Subtropical cyclones (STCs) derive a considerable portion of their energy from baroclinic and diabatic processes. The opportunity to investigate the roles of baroclinic and diabatic processes during the evolution of STCs from a potential vorticity (PV) perspective motivates this study. The roles of baroclinic and diabatic processes during the evolution of STCs are determined by calculating three PV metrics from the 0.5° NCEP Climate Forecast System Reanalysis dataset. The three PV metrics quantify the relative contributions of lower-tropospheric baroclinic processes, midtropospheric latent heat release, and upper-tropospheric dynamical processes during the evolution of individual cyclones.
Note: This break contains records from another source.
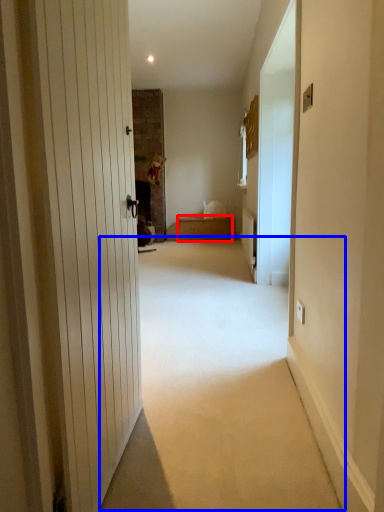
Question: Which object is further to the camera taking this photo, furniture (highlighted by a red box) or corridor (highlighted by a blue box)?

Choices:
 (A) furniture
 (B) corridor

Answer: (A)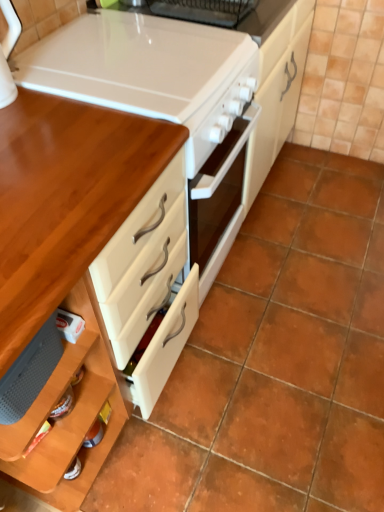
Question: From a real-world perspective, is wooden table at left physically below white glossy stove at upper center?

Choices:
 (A) no
 (B) yes

Answer: (B)

Question: Is wooden table at left at the right side of white glossy stove at upper center?

Choices:
 (A) yes
 (B) no

Answer: (B)

Question: Does wooden table at left have a lesser height compared to white glossy stove at upper center?

Choices:
 (A) yes
 (B) no

Answer: (B)

Question: Would you consider wooden table at left to be distant from white glossy stove at upper center?

Choices:
 (A) yes
 (B) no

Answer: (B)

Question: Is wooden table at left to the left of white glossy stove at upper center from the viewer's perspective?

Choices:
 (A) no
 (B) yes

Answer: (B)

Question: Is wooden table at left positioned behind white glossy stove at upper center?

Choices:
 (A) yes
 (B) no

Answer: (B)

Question: From the image's perspective, does white glossy stove at upper center appear lower than wooden table at left?

Choices:
 (A) no
 (B) yes

Answer: (A)

Question: Could wooden table at left be considered to be inside white glossy stove at upper center?

Choices:
 (A) yes
 (B) no

Answer: (B)

Question: Does white glossy stove at upper center appear on the left side of wooden table at left?

Choices:
 (A) yes
 (B) no

Answer: (B)

Question: Considering the relative positions of white glossy stove at upper center and wooden table at left in the image provided, is white glossy stove at upper center behind wooden table at left?

Choices:
 (A) no
 (B) yes

Answer: (B)

Question: From the image's perspective, is white glossy stove at upper center on wooden table at left?

Choices:
 (A) yes
 (B) no

Answer: (A)

Question: Does white glossy stove at upper center turn towards wooden table at left?

Choices:
 (A) yes
 (B) no

Answer: (B)

Question: Looking at the image, does wooden table at left seem bigger or smaller compared to white glossy stove at upper center?

Choices:
 (A) big
 (B) small

Answer: (A)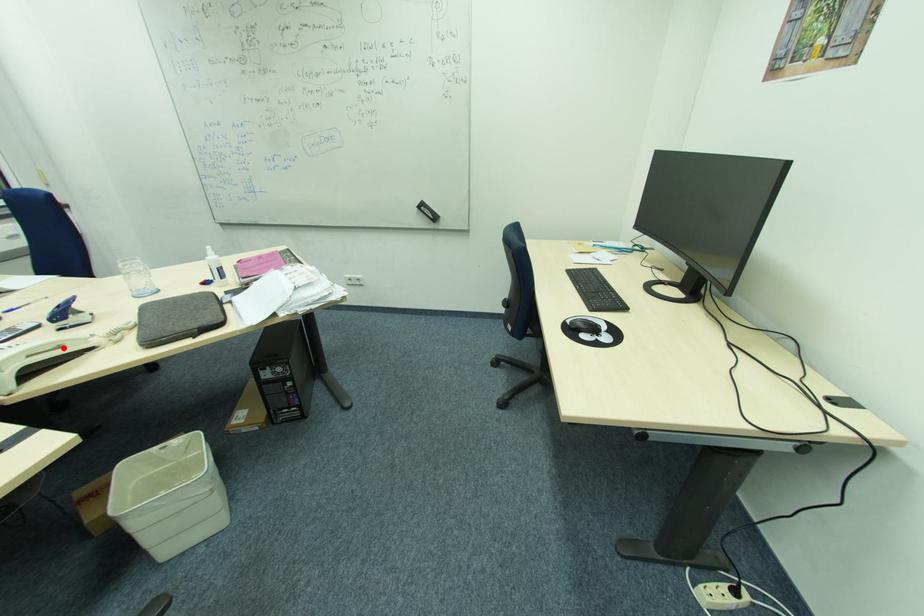
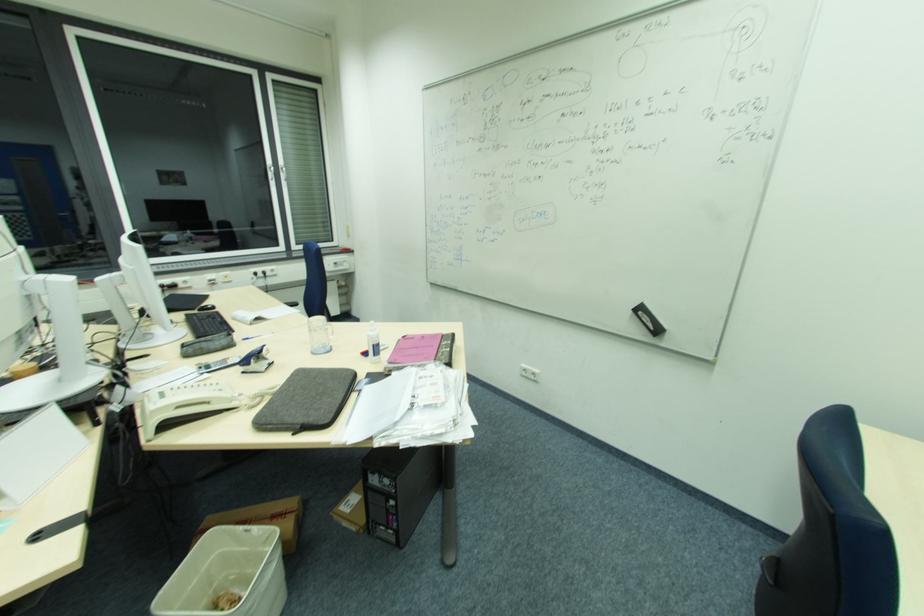
Find the pixel in the second image that matches the highlighted location in the first image.

(210, 403)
An evaluation of the three PV metrics, as well as the sign of the upper-tropospheric thermal vorticity, during the evolution of individual cyclones is used to devise an objective STC identification technique and construct a 1979–2010 climatology of North Atlantic (NATL) STCs that undergo tropical transition. An investigation of the intraseasonal variability associated with the location and frequency of STCs identified in the 1979–2010 climatology shows that STCs typically form over the southern Gulf of Mexico and western NATL during April–June; over the northern Gulf of Mexico and western NATL during July–September; and over the western, central, and eastern NATL during October–December. STC formation occurs most frequently during September, when baroclinic and convectively driven forcings overlap across portions of the NATL. The frequency of STC formation is sensitive to the phase of ENSO and is maximized during periods of anomalously low SSTs in the eastern equatorial Pacific.